Di Redazione su Domenica, 12 Giugno 2022
Categoria: Avvocà, per ora grazie, storie sul palazzaccio, sul Foro e sull'amore (Giuseppe Caravita) - Diritto e Letteratura

Ricordi di un avvocato in pensione (da "Avvocà, per ora grazie")

Arrivato a settantotto anni, l'avvocato xxxx decise repentinamente di abbandonare la professione e di andarsene in pensione.

Erano gli anni 80. Per trentacinque anni l'avvocato era stato il primo degli avvocati esterni di un grande istituto bancario, una sorta di coordinatore di un piccolo manipolo di legali scelti con cura in tutta Italia.
Aveva dedicato l'intera sua vita alla professione: niente hobbies, niente letture se non tecniche professionali, lo studio, bellissimo, all'interno della enorme casa in un quartiere di lusso.
Aveva avuto segretarie che indossavano il càmice nero e che scrivevano gli atti in sala macchine, con macchine da scrivere che ormai appartengono alla preistoria.

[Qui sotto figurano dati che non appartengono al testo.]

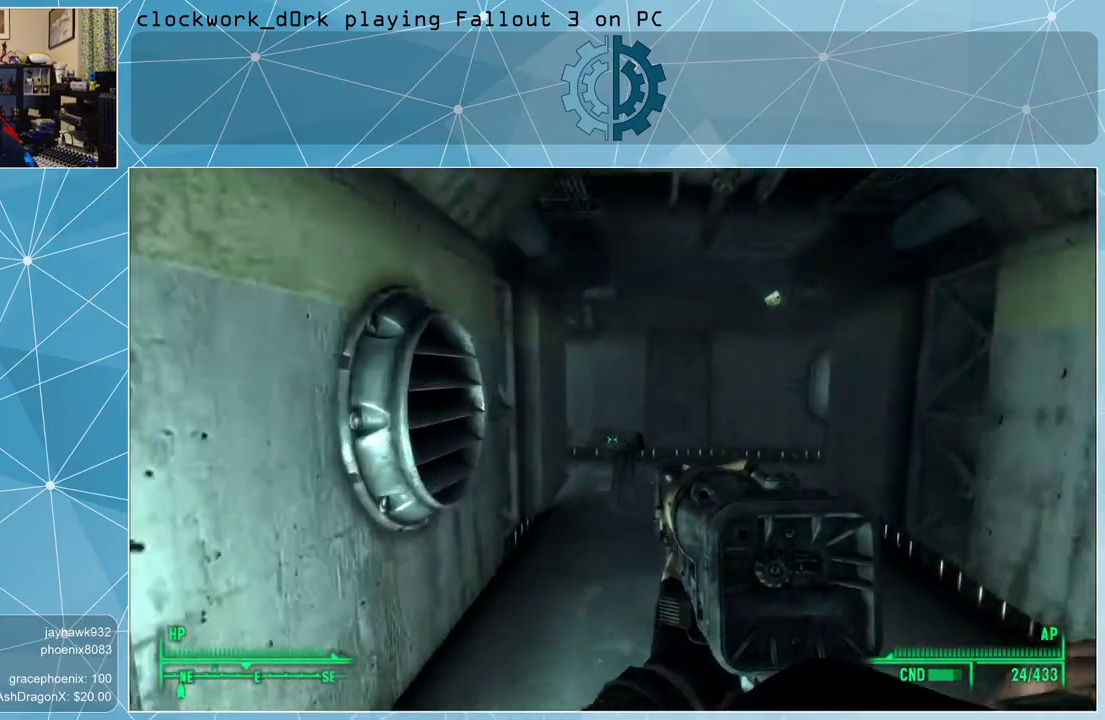
{"keys": ["w"], "mouse": [], "events": []}
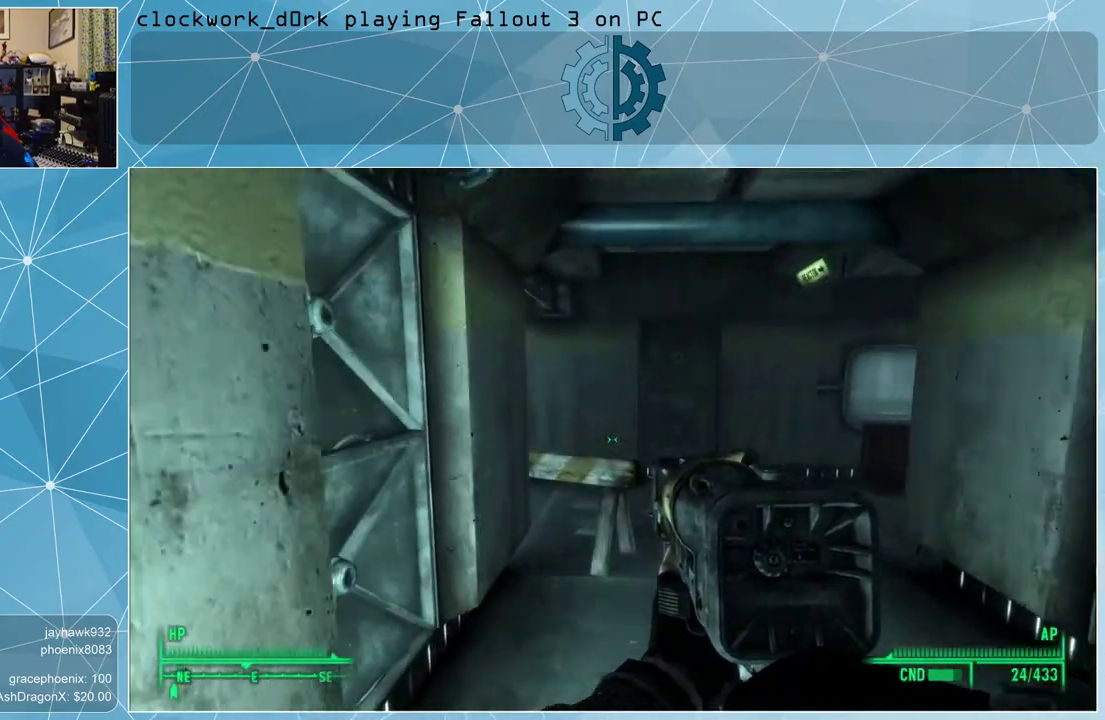
{"keys": ["d", "w"], "mouse": [], "events": [[33, "d", "down"]]}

Aveva avuto i camminatori per lo scambio di corrispondenza tra lo studio e la sede centrale della Banca (entrambi nella Capitale), e le figlie erano le sue procuratrici.
Era, insomma, letteralmente casa e chiesa. Finito il lavoro, si spostava nell'altra ala della abitazione, per riposare e dove praticamente da sempre finiva per farsi il sangue amaro con il figlio più piccolo, ferocemente intenzionato a non sfogliare una pagina che non fosse di Topolino o di Tex Willer (dei Playboy nascosti nell'armadio non seppe mai nulla): ed un giorno arrivò ad inseguirlo per tutta la enorme casa con una stecca da biliardo in mano, intenzionato a batterlo come un tappeto, con la coda di madri, zie, figlie, che piangevano e si disperavano.
Altri tempi.

Durante una riunione presso la Direzione Generale della Banca, l'Avvocato si rese conto che il suo efficientissimo cervello si era inceppato per una frazione di secondo. Una eternità, per lui, che aveva fatto in tempo a cogliere uno sguardo interrogativo del Segretario del Direttore Generale, una vipera che manovrava per piazzare il genero avvocato nel posto giusto.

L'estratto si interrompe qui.